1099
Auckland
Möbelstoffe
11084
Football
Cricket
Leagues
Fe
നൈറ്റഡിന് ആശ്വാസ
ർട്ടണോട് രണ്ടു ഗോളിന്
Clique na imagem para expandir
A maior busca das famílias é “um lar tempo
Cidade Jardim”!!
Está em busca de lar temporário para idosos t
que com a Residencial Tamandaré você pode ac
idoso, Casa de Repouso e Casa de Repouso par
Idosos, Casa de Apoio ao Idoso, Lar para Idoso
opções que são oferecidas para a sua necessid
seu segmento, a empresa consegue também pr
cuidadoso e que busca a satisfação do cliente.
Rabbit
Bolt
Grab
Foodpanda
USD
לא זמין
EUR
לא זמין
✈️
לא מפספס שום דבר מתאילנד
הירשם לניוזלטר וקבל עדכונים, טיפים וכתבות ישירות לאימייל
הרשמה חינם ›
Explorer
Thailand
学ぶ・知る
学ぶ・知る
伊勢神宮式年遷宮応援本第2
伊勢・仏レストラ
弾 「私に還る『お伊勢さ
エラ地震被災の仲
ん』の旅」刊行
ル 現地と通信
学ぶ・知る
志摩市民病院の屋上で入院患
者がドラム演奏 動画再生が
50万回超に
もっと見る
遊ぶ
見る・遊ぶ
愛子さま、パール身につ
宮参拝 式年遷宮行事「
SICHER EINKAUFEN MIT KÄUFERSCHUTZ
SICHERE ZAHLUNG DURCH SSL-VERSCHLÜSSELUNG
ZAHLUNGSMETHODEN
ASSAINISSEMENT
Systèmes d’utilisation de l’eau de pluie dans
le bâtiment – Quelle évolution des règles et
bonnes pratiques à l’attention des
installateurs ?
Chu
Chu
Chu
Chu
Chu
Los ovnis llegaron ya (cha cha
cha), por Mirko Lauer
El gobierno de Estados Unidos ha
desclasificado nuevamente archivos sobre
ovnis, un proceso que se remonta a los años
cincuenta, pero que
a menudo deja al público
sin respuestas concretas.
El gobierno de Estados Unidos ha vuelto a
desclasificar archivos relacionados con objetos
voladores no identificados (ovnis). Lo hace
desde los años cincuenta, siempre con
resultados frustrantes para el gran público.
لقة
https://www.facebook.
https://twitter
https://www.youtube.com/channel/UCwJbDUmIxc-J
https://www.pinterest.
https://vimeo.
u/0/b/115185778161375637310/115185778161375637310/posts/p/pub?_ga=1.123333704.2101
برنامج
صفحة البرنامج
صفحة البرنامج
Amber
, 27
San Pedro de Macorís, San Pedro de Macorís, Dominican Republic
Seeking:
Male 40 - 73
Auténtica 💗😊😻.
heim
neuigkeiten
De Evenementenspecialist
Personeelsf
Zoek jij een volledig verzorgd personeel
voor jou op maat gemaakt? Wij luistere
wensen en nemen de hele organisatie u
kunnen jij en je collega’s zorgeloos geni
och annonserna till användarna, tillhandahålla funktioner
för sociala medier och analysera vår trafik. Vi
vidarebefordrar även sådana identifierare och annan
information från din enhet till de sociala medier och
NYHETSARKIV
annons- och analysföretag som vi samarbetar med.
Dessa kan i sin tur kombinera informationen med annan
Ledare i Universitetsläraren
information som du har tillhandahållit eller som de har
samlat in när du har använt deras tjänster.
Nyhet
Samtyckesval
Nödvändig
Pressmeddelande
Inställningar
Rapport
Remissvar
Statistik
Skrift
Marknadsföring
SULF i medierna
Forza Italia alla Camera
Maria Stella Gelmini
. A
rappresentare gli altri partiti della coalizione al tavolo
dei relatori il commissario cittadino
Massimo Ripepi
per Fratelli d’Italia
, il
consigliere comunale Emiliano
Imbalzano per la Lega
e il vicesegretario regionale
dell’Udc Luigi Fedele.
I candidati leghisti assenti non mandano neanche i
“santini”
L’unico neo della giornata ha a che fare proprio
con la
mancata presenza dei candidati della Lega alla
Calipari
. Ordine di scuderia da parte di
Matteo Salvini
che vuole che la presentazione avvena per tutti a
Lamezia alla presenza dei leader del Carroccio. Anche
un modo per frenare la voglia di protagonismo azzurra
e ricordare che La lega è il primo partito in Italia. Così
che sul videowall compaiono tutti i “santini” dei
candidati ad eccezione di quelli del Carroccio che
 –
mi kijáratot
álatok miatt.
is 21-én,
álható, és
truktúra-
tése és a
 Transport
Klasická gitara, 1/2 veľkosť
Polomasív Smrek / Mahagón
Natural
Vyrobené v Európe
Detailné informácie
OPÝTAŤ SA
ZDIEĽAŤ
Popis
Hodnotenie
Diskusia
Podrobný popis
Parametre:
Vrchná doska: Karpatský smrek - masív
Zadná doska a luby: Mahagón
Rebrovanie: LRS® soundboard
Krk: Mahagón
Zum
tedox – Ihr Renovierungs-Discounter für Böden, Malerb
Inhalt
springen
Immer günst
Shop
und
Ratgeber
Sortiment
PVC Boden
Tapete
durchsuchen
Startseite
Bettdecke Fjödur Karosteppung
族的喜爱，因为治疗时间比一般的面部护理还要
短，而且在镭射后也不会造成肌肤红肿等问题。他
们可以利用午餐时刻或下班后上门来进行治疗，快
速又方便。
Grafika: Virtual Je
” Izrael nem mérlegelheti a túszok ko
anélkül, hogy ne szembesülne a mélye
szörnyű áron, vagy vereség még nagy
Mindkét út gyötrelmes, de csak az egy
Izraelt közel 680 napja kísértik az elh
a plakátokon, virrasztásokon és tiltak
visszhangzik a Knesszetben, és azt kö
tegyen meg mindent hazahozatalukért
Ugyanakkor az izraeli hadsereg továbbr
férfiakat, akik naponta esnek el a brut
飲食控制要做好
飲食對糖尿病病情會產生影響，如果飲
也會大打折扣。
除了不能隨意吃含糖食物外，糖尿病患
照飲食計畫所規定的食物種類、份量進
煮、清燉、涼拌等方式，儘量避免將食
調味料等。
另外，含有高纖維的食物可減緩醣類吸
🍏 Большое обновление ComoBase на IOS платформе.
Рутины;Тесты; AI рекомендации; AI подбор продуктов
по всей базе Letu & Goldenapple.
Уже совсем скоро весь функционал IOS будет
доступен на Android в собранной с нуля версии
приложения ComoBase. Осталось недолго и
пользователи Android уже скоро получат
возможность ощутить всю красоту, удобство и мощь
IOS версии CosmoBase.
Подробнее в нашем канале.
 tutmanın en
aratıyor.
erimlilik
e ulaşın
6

########

● Work order
Each line from the one containing "Уже совсем скоро весь функционал IOS будет" down to the last line of the material above is to be transcribed exactly, with nothing else included.

● Reply
Уже совсем скоро весь функционал IOS будет
доступен на Android в собранной с нуля версии
приложения ComoBase. Осталось недолго и
пользователи Android уже скоро получат
возможность ощутить всю красоту, удобство и мощь
IOS версии CosmoBase.
Подробнее в нашем канале.
 tutmanın en
aratıyor.
erimlilik
e ulaşın
6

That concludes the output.